Clinical Governance is composed of at least the following elements:

  • Education and Training
  • Clinical Audit
  • Clinical Effectiveness
  • Openness
  • Risk Management
  • Information Management
  1. What is Clinical Audit?

Clinical audit is the review of clinical performance, the refining of clinical practice as a result and the measurement of performance against agreed standards - a cyclical process of improving the quality of clinical care.

  1. What is Clinical Effectiveness?

Clinical effectiveness is a measure of the extent to which a particular intervention works. The measure on its own is useful, but decisions are enhanced by considering additional factors, such as whether the intervention is appropriate and whether it represents value for money.

  1. What is Risk Management?

 

Risk management in health care are the “clinical and administrative activities undertaken to identify, evaluate, and reduce the risk of injury to patients, staff, and visitors and the risk of loss to the organization itself.” Risk management is proactive or reactive. Proactive is avoiding/preventing risk. Reactive is minimizing loss or damage after an adverse/bad event. 

 

  1. What are Minimal Service Delivery Standards (MSDS)?

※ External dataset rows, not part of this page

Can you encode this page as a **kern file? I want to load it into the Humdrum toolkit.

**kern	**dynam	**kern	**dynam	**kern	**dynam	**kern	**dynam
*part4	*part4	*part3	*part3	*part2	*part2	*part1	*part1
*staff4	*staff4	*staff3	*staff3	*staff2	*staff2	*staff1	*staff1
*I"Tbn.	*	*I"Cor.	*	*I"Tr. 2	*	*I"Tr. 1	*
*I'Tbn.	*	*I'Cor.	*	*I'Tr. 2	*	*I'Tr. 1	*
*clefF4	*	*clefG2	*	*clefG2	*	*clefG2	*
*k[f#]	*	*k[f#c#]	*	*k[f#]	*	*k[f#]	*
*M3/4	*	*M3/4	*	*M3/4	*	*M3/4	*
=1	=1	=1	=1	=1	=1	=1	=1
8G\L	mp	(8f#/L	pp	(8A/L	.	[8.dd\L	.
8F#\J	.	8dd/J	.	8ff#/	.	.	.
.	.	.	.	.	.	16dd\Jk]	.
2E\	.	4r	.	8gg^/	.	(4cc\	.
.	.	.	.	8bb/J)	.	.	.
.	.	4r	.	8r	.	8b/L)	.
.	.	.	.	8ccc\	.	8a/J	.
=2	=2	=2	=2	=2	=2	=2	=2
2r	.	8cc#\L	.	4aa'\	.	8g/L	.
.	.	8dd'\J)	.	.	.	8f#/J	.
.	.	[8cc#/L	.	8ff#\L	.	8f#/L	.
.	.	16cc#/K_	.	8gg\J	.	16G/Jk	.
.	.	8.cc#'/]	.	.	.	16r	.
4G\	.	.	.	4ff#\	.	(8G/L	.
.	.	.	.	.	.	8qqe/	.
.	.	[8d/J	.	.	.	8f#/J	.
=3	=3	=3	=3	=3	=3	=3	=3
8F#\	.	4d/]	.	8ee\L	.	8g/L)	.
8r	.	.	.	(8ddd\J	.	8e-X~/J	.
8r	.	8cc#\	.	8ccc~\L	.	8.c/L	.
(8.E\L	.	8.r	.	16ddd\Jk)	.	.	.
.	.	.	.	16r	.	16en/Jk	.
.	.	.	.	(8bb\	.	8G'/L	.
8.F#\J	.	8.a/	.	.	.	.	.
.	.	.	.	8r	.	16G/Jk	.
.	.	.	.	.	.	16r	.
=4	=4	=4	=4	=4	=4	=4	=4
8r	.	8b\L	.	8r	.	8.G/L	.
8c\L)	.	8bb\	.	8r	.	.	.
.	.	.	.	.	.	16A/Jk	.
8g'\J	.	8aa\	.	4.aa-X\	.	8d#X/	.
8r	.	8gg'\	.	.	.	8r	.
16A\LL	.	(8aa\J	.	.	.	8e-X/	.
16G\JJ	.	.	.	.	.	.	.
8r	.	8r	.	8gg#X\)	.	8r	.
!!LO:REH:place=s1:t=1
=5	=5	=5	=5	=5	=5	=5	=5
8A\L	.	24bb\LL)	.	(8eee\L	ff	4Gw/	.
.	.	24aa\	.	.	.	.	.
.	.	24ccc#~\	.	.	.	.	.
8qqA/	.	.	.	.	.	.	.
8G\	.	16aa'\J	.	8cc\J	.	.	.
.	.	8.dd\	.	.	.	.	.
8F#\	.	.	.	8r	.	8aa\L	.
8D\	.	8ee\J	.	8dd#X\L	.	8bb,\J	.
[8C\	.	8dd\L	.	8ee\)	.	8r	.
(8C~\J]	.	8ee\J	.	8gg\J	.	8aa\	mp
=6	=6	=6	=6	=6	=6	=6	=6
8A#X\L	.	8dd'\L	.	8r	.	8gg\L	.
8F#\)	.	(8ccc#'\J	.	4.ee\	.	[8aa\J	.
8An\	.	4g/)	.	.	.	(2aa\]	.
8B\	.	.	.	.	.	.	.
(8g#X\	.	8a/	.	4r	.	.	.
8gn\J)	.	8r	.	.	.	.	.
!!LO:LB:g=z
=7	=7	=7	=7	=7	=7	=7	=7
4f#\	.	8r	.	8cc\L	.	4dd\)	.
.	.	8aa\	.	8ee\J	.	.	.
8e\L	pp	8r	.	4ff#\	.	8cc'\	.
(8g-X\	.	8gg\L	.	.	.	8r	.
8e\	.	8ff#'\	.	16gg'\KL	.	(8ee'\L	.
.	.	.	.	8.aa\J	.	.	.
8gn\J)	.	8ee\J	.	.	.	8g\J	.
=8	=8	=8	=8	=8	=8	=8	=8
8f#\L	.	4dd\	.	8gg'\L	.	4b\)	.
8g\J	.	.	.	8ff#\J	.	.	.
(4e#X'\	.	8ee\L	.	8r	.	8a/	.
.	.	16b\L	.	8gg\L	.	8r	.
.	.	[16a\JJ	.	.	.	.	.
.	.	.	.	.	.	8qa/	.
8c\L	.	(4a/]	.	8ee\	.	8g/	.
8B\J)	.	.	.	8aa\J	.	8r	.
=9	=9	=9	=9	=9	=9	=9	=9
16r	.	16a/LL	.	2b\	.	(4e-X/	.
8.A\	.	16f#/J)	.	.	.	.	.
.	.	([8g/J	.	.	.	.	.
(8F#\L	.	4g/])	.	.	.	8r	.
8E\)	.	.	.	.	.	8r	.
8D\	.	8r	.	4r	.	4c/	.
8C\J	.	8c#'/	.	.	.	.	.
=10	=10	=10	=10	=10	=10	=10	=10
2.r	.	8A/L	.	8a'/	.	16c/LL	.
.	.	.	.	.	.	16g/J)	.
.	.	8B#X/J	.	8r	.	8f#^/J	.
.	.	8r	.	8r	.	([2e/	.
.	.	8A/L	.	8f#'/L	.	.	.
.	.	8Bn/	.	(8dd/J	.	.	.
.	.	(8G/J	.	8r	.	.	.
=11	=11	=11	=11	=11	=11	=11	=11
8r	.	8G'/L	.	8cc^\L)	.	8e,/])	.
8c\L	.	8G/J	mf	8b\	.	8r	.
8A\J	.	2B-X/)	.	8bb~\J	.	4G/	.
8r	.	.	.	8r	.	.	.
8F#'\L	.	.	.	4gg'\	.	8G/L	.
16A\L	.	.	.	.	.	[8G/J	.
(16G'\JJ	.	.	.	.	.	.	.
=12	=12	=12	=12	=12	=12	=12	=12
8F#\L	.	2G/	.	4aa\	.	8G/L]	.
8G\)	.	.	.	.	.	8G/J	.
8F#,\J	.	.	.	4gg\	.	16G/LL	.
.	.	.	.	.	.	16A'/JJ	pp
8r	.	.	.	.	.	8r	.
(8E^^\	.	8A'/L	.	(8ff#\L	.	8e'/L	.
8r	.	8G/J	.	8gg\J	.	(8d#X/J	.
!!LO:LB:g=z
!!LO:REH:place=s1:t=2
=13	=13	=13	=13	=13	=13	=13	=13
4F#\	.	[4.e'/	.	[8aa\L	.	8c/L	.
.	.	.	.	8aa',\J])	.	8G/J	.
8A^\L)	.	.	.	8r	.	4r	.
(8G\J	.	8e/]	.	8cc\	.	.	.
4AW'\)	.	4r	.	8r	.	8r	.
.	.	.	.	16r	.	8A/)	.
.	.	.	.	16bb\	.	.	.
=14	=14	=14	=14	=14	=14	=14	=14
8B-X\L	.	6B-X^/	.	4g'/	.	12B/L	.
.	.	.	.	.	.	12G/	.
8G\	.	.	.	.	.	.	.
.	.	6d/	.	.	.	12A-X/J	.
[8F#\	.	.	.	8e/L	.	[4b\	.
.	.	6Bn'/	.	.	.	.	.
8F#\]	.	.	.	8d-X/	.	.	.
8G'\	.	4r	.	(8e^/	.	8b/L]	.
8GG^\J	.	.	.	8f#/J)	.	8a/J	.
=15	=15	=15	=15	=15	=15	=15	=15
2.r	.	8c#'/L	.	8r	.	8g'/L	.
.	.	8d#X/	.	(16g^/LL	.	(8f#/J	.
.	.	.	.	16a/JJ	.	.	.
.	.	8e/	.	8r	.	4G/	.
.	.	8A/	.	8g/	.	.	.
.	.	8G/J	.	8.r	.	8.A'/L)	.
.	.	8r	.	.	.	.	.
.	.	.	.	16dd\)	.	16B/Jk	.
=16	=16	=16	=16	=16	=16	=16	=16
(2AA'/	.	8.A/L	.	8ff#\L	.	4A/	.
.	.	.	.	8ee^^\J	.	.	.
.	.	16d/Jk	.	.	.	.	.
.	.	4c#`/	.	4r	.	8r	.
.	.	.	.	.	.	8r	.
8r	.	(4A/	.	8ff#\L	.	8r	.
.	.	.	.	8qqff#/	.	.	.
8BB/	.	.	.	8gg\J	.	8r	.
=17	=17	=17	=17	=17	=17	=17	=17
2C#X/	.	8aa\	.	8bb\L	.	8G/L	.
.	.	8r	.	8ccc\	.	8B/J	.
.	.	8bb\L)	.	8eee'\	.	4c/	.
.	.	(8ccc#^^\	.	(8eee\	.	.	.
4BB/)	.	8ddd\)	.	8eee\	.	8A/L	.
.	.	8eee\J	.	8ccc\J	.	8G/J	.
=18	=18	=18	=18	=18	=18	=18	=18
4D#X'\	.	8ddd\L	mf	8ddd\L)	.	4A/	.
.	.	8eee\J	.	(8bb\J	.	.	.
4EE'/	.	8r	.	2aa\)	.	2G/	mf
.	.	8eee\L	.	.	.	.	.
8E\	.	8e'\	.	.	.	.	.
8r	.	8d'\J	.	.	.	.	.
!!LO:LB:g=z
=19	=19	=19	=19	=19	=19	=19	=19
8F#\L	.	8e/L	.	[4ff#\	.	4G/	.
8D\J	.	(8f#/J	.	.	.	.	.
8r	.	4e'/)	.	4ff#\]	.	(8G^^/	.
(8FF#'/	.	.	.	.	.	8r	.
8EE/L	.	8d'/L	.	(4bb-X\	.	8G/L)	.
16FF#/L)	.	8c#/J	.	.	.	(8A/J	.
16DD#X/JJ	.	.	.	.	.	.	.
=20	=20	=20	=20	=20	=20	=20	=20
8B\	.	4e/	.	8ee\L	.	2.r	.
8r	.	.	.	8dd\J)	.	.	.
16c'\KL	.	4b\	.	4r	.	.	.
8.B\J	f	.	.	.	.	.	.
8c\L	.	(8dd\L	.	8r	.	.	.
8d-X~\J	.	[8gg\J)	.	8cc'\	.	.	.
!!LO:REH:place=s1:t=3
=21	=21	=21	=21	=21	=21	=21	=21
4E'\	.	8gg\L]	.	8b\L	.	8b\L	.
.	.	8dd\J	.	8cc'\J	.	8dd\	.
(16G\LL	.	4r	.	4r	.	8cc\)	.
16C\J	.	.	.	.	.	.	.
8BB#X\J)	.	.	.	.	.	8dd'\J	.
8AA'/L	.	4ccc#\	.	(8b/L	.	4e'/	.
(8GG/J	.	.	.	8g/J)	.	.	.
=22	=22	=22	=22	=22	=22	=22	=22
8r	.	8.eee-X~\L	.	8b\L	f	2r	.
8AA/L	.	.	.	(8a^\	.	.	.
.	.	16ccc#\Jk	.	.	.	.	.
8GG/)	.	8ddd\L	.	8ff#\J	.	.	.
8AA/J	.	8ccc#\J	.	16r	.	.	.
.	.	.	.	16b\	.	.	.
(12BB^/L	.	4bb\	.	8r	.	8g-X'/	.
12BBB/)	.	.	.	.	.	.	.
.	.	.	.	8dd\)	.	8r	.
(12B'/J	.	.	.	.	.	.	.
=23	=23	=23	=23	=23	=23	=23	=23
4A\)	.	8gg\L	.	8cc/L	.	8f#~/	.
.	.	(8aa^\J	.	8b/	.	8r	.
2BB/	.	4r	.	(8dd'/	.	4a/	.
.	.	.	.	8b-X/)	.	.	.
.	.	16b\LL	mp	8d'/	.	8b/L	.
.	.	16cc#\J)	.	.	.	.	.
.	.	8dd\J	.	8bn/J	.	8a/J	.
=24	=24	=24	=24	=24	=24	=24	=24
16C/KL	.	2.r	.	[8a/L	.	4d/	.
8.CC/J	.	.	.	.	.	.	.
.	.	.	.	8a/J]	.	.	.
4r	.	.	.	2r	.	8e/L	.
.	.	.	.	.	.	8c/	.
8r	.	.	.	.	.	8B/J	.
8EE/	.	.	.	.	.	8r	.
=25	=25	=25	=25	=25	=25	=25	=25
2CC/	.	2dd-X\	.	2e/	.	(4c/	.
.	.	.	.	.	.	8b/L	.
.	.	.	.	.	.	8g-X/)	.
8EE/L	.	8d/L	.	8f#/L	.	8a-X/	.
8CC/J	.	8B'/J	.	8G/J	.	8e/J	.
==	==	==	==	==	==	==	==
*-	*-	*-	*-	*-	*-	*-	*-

The MSDS define a set of the benchmarks for minimum level of mandatory services that a Healthcare Establishment (HCE) is responsible to achieve and patients have a right to expect.  

 

  1. What are Sindh Service Delivery Standards (SSDS)?

SSDS stipulate a framework to improve quality of care provided in public and private hospitals in a structured manner. Provide the basis for organizational assessment of the delivery of quality patient care and services, and utilization of available resources. These standards are applicable to all types of hospitals – public and private, large and small, urban and rural in the Sindh province.

  1. What is the importance of SSDS?

The SSDS comprehend prominent elements of healthcare system requirements as well as service standards that can be easily implemented by a healthcare establishment and monitored by the Sindh Health Care Commission through an impartial and transparent evaluation process to assess a healthcare establishment’s level of compliance with the standards.

  1. How were the SSDS developed?

The SSDS came into existence pursuant to the promulgation of the SHCC Act 2013, which heralds the beginning of a new paradigm of healthcare service delivery framework in Sindh. The SSDS are developed by the Sindh Health Care Commission through a collaborative approach, bringing together healthcare experts, healthcare practitioners from medical community, Homeopathy, Tibb and other key stakeholders from public and private sector to ensure open debate, and use of technical knowledge and bring in comprehensive consensus.

  1. SSDS covers which areas of the Health Care Establishments (HCEs)?

SSDS covers the following areas of HCEs:

  • Management
  • Service Delivery
  • Auxiliary Services
  • Infection Control, Hygiene and Waste Management
  • Safe and Appropriate Environment

 

  1. Is it necessary to implement SSDS in our organization/establishment?

Yes it is. Because without the implementation of SSDS, the Health Care Establishment will not be able to get license from Sindh Health Care Commission and furthermore will not be eligible for the provision of health care services.

 

  1. What if somebody not satisfied with the services of Health Care Establishment or noticed that standards have not being followed?

He/she can highlight the same to the concern HCE and if not get suitable resolution can contact SHCC for necessary proceedings.

 

  1. Is there any element of protection of HCEs included in Clinical Governance/SHCC?

Clinical Governance and SHCC have policies which not only protect HCEs, these rather give protection to HCWs and patients aw well.